Experts are divided about whether enterprises need a Chief Artificial Intelligence Officer (CAIO) and how the role relates to data scientists and CIOs. The argument against the role is that you don’t want a C-level position focused on a technology. In this view AI is a tool and it makes no more sense to hire someone at that level just to implement AI than for other tools.
Over the next few weeks I hope to demonstrate how far reaching AI is. I also will argue that the winners and losers in most industries will be determined by AI more than any technology since the PC revolution.
’AI’ isn’t your movie monster
The term “artificial intelligence” has morphed away from referring to artificial general intelligence (AGI). AGI is the pursuit of “true” intelligence, architected to mimic biological intelligence. That is what you see enslaving mankind or falling in love in the movies every summer. Today “AI” is an umbrella term that includes more practical and readily available technologies.
Machine learning, deep learning platforms, natural language processing, natural language generation, virtual agents, speech recognition, hardware integrated AI, decision management and, ultimately, big data and analytics are part of a single “AI landscape” and necessary for a competitive enterprise strategy. In the coming months I will explain these, and how enterprises are applying them to drive fundamentally shifts in their industries.
Whether leaders realize it or not, every enterprise is a data company. Amazon started off as an online bookseller with a strategy of making massive investments in technology. Their commitment to “data-first” led them to become one of the biggest innovators in AI. This enables Amazon to compete and ultimately disrupt diverse markets from cloud infrastructure and e-commerce storefronts to streaming media and grocery retail and delivery. To a business school from the 1980s they may look like a conglomerate. Amazon is a new type of business platform that demonstrates you can layer many businesses on top of a learning organization.
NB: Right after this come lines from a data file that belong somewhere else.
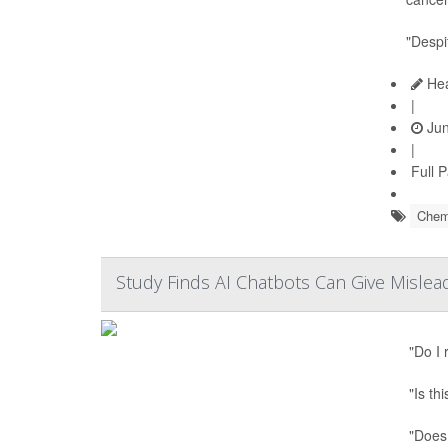
"Despi
Hea
|
Jun
|
Full 
Chem
Study Finds AI Chatbots Can Give Mislea
"Do I
"Is th
"Does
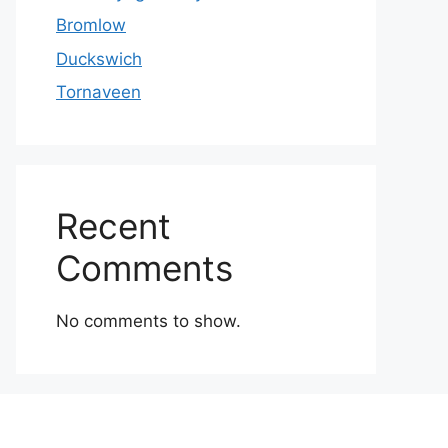
Bromlow
Duckswich
Tornaveen
Recent
Comments
No comments to show.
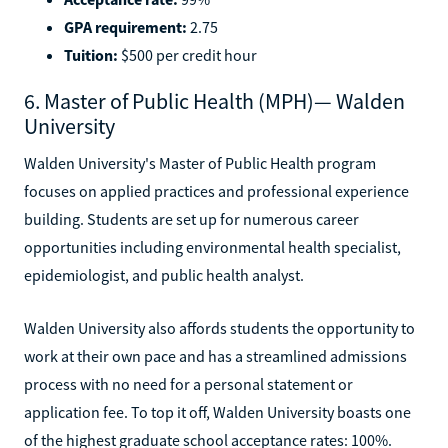
GPA requirement:
2.75
Tuition:
$500 per credit hour
6. Master of Public Health (MPH)— Walden
University
Walden University's Master of Public Health program
focuses on applied practices and professional experience
building. Students are set up for numerous career
opportunities including environmental health specialist,
epidemiologist, and public health analyst.
Walden University also affords students the opportunity to
work at their own pace and has a streamlined admissions
process with no need for a personal statement or
application fee. To top it off, Walden University boasts one
of the highest graduate school acceptance rates: 100%.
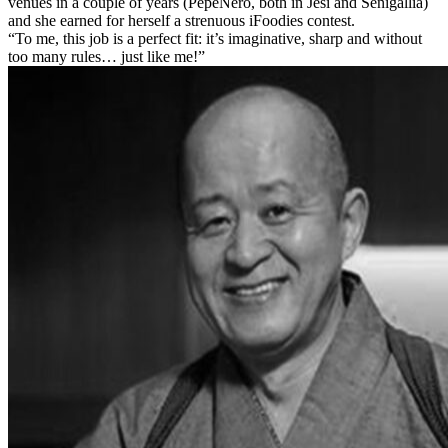
venues in a couple of years (PepeNero, both in Jesi and Senigallia)
and she earned for herself a strenuous iFoodies contest.
“To me, this job is a perfect fit: it’s imaginative, sharp and without
too many rules… just like me!”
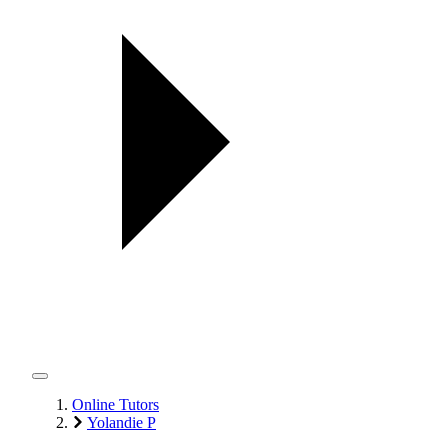
Online Tutors
Yolandie P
The lesson here is that no business is safe anymore. Because of this AI landscape, competitors can come from anywhere, even in ways the internet didn’t allow. AI also has unprecedented potential to drive “winner-take-all” disruptions which means simply copying or following the leader is as risky as doing nothing. Who are your second and third favorite online book sellers?
AI requires rethinking of critical business processes. It is business change facilitated by technology. AI is complicated and highly technical and will change dramatically as it matures. But, AI isn’t something technologists develop and deliver to the business. And the AI technical community is short of people who can bring technology and the business together.
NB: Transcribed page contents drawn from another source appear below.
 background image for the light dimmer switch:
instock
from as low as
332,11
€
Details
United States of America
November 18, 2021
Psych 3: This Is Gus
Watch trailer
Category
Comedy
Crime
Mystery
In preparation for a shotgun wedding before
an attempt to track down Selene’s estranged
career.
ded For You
The CAIO isn’t a data scientist or a CIO
Your data scientist can help unlock massive potential, but a CAIO is needed to make sure the vision has buy-in. It is essential for the enterprise to have a separate, senior level committed to evangelizing AI’s potential.
The time of a Chief AI Officer should be devoted to finding opportunities that allow a company to exploit the advances in AI for its benefit. To fulfill the role, a CAIO would have to work together with the CIO, CTO and general and functional business leaders.
The future winners will not simply leverage AI to solving existing business problems. AI needs to ultimately be a rallying cry to rethinking entire businesses. The CAIO will need to be a true agent of change and to advise the leadership team on strategy.
As with other transformative moments, hiring a CAIO will cause disruption in the leadership team of a company, with some CIOs fearing their turf is being threatened or that they are missing out on high profile opportunities. But few CIOs tell me they are short on job scope and long on time for more initiatives.
AI evolves so quickly that CIOs can’t expect to figure it out they you go, continue to cover current responsibilities and to realize AI’s potential. AI can be deeply disruptive to technology departments too, so an outside perspective is helpful. And for the next few years, most CAIOs will need to come from outside the organization, complicating a difficult job.
A CAIO can report to a CIO with lots of political capital and business savvy but only if they are truly committed to disruption as a business driver. Organizations that reward CIOs for large budgets and big teams are at real, long term competitive risk.
Compared to the strategy of innovative startups, many enterprises maintain or improve their market position do so because they exercise caution and increment change methodically. Risks are mitigated carefully because the enterprise risks more and can jeopardize valuable businesses. But AI can have a sudden impact. This requires rethinking the ways innovate and this is scary and risky. AI is a set of technologies that has the potential to reorder the winners and losers of most industries in a relatively short period of time. Expect the winners will be those who attract and leverage the best “AI landscape” talent and to turn it into transformation.